Am Donnerstagabend befasste sich auch der Umweltausschuss der Bürgerschaft mit Kerstans Klimabilanz. Nach Aussagen von Teilnehmern konnten Kerstan und seine Mitarbeiter dabei nicht alle Fragen beantworten. Der Senat habe eingeräumt, dass die vorgelegten Zahlen oft nur geschätzt seien – von jeder Behörde für eigene Maßnahmen, so CDU-Umweltpolitiker Kappe. Die Umweltbehörde fasse die Zahlen dann in einer Excel-Tabelle zusammen.
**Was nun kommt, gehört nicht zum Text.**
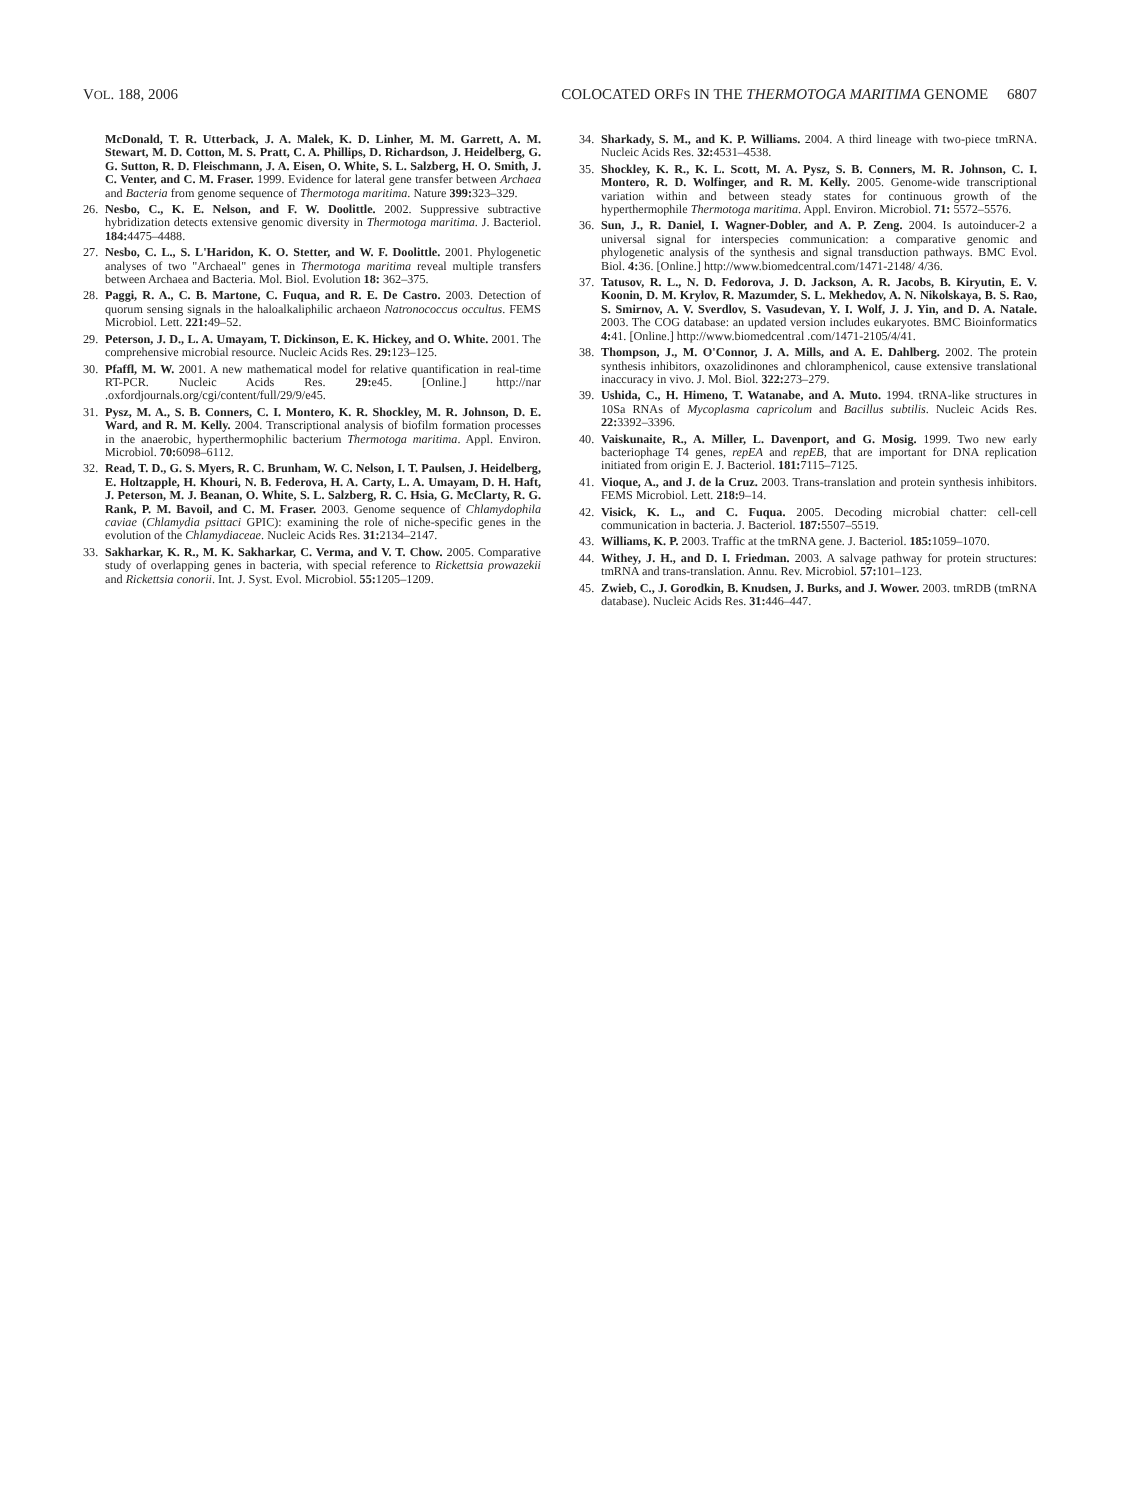VOL. 188, 2006 COLOCATED ORFS IN THE THERMOTOGA MARITIMA GENOME 6807
McDonald, T. R. Utterback, J. A. Malek, K. D. Linher, M. M. Garrett, A. M. Stewart, M. D. Cotton, M. S. Pratt, C. A. Phillips, D. Richardson, J. Heidelberg, G. G. Sutton, R. D. Fleischmann, J. A. Eisen, O. White, S. L. Salzberg, H. O. Smith, J. C. Venter, and C. M. Fraser. 1999. Evidence for lateral gene transfer between Archaea and Bacteria from genome sequence of Thermotoga maritima. Nature 399: 323–329.
26. Nesbo, C., K. E. Nelson, and F. W. Doolittle. 2002. Suppressive subtractive hybridization detects extensive genomic diversity in Thermotoga maritima. J. Bacteriol. 184: 4475–4488.
27. Nesbo, C. L., S. L'Haridon, K. O. Stetter, and W. F. Doolittle. 2001. Phylogenetic analyses of two "Archaeal" genes in Thermotoga maritima reveal multiple transfers between Archaea and Bacteria. Mol. Biol. Evolution 18: 362–375.
28. Paggi, R. A., C. B. Martone, C. Fuqua, and R. E. De Castro. 2003. Detection of quorum sensing signals in the haloalkaliphilic archaeon Natronococcus occultus. FEMS Microbiol. Lett. 221: 49–52.
29. Peterson, J. D., L. A. Umayam, T. Dickinson, E. K. Hickey, and O. White. 2001. The comprehensive microbial resource. Nucleic Acids Res. 29: 123–125.
30. Pfaffl, M. W. 2001. A new mathematical model for relative quantification in real-time RT-PCR. Nucleic Acids Res. 29: e45. [Online.] http://nar .oxfordjournals.org/cgi/content/full/29/9/e45.
31. Pysz, M. A., S. B. Conners, C. I. Montero, K. R. Shockley, M. R. Johnson, D. E. Ward, and R. M. Kelly. 2004. Transcriptional analysis of biofilm formation processes in the anaerobic, hyperthermophilic bacterium Thermotoga maritima. Appl. Environ. Microbiol. 70: 6098–6112.
32. Read, T. D., G. S. Myers, R. C. Brunham, W. C. Nelson, I. T. Paulsen, J. Heidelberg, E. Holtzapple, H. Khouri, N. B. Federova, H. A. Carty, L. A. Umayam, D. H. Haft, J. Peterson, M. J. Beanan, O. White, S. L. Salzberg, R. C. Hsia, G. McClarty, R. G. Rank, P. M. Bavoil, and C. M. Fraser. 2003. Genome sequence of Chlamydophila caviae (Chlamydia psittaci GPIC): examining the role of niche-specific genes in the evolution of the Chlamydiaceae. Nucleic Acids Res. 31: 2134–2147.
33. Sakharkar, K. R., M. K. Sakharkar, C. Verma, and V. T. Chow. 2005. Comparative study of overlapping genes in bacteria, with special reference to Rickettsia prowazekii and Rickettsia conorii. Int. J. Syst. Evol. Microbiol. 55: 1205–1209.
34. Sharkady, S. M., and K. P. Williams. 2004. A third lineage with two-piece tmRNA. Nucleic Acids Res. 32: 4531–4538.
35. Shockley, K. R., K. L. Scott, M. A. Pysz, S. B. Conners, M. R. Johnson, C. I. Montero, R. D. Wolfinger, and R. M. Kelly. 2005. Genome-wide transcriptional variation within and between steady states for continuous growth of the hyperthermophile Thermotoga maritima. Appl. Environ. Microbiol. 71: 5572–5576.
36. Sun, J., R. Daniel, I. Wagner-Dobler, and A. P. Zeng. 2004. Is autoinducer-2 a universal signal for interspecies communication: a comparative genomic and phylogenetic analysis of the synthesis and signal transduction pathways. BMC Evol. Biol. 4: 36. [Online.] http://www.biomedcentral.com/1471-2148/ 4/36.
37. Tatusov, R. L., N. D. Fedorova, J. D. Jackson, A. R. Jacobs, B. Kiryutin, E. V. Koonin, D. M. Krylov, R. Mazumder, S. L. Mekhedov, A. N. Nikolskaya, B. S. Rao, S. Smirnov, A. V. Sverdlov, S. Vasudevan, Y. I. Wolf, J. J. Yin, and D. A. Natale. 2003. The COG database: an updated version includes eukaryotes. BMC Bioinformatics 4: 41. [Online.] http://www.biomedcentral .com/1471-2105/4/41.
38. Thompson, J., M. O'Connor, J. A. Mills, and A. E. Dahlberg. 2002. The protein synthesis inhibitors, oxazolidinones and chloramphenicol, cause extensive translational inaccuracy in vivo. J. Mol. Biol. 322: 273–279.
39. Ushida, C., H. Himeno, T. Watanabe, and A. Muto. 1994. tRNA-like structures in 10Sa RNAs of Mycoplasma capricolum and Bacillus subtilis. Nucleic Acids Res. 22: 3392–3396.
40. Vaiskunaite, R., A. Miller, L. Davenport, and G. Mosig. 1999. Two new early bacteriophage T4 genes, repEA and repEB, that are important for DNA replication initiated from origin E. J. Bacteriol. 181: 7115–7125.
41. Vioque, A., and J. de la Cruz. 2003. Trans-translation and protein synthesis inhibitors. FEMS Microbiol. Lett. 218: 9–14.
42. Visick, K. L., and C. Fuqua. 2005. Decoding microbial chatter: cell-cell communication in bacteria. J. Bacteriol. 187: 5507–5519.
43. Williams, K. P. 2003. Traffic at the tmRNA gene. J. Bacteriol. 185: 1059–1070.
44. Withey, J. H., and D. I. Friedman. 2003. A salvage pathway for protein structures: tmRNA and trans-translation. Annu. Rev. Microbiol. 57: 101–123.
45. Zwieb, C., J. Gorodkin, B. Knudsen, J. Burks, and J. Wower. 2003. tmRDB (tmRNA database). Nucleic Acids Res. 31: 446–447.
Klimabilanz: „Der Bericht ist das Papier nicht wert, auf dem er steht“
Zudem sei die Systematik nicht immer nachvollziehbar, oft fehlten die Zuordnungen und für bereits abgeschlossene Maßnahmen würden auch weiterhin Einsparungen aufgeführt. „Wer immer noch keine einheitliche Methodik nutzt, keine schlüssigen Gesamtzahlen liefert und nicht mal für alle Maßnahmen Nummerierungen vergeben hat, will die Öffentlichkeit für dumm verkaufen“, so Kappes Fazit. „Das ist dilettantisch. Der vom Umweltsenator mitgebrachte ausgedruckte Zwischenbericht ist das Papier nicht wert, auf dem er steht.“
Kerstan gab sich auf Abendblatt-Nachfrage am Freitag selbstkritisch. Mit dem Bericht leiste Hamburg bundesweit „echte Pionierarbeit für das Klima“, sagte Kerstan. Die aber stecke „natürlich noch an der ein oder anderen Stelle in den Kinderschuhen – etwa im Bereich der eigens dafür entwickelten Datenerhebung oder der Systematik für das Monitoring“. Man werde diese Arbeit „jetzt intensiv diskutieren und kontinuierlich weiterentwickeln“.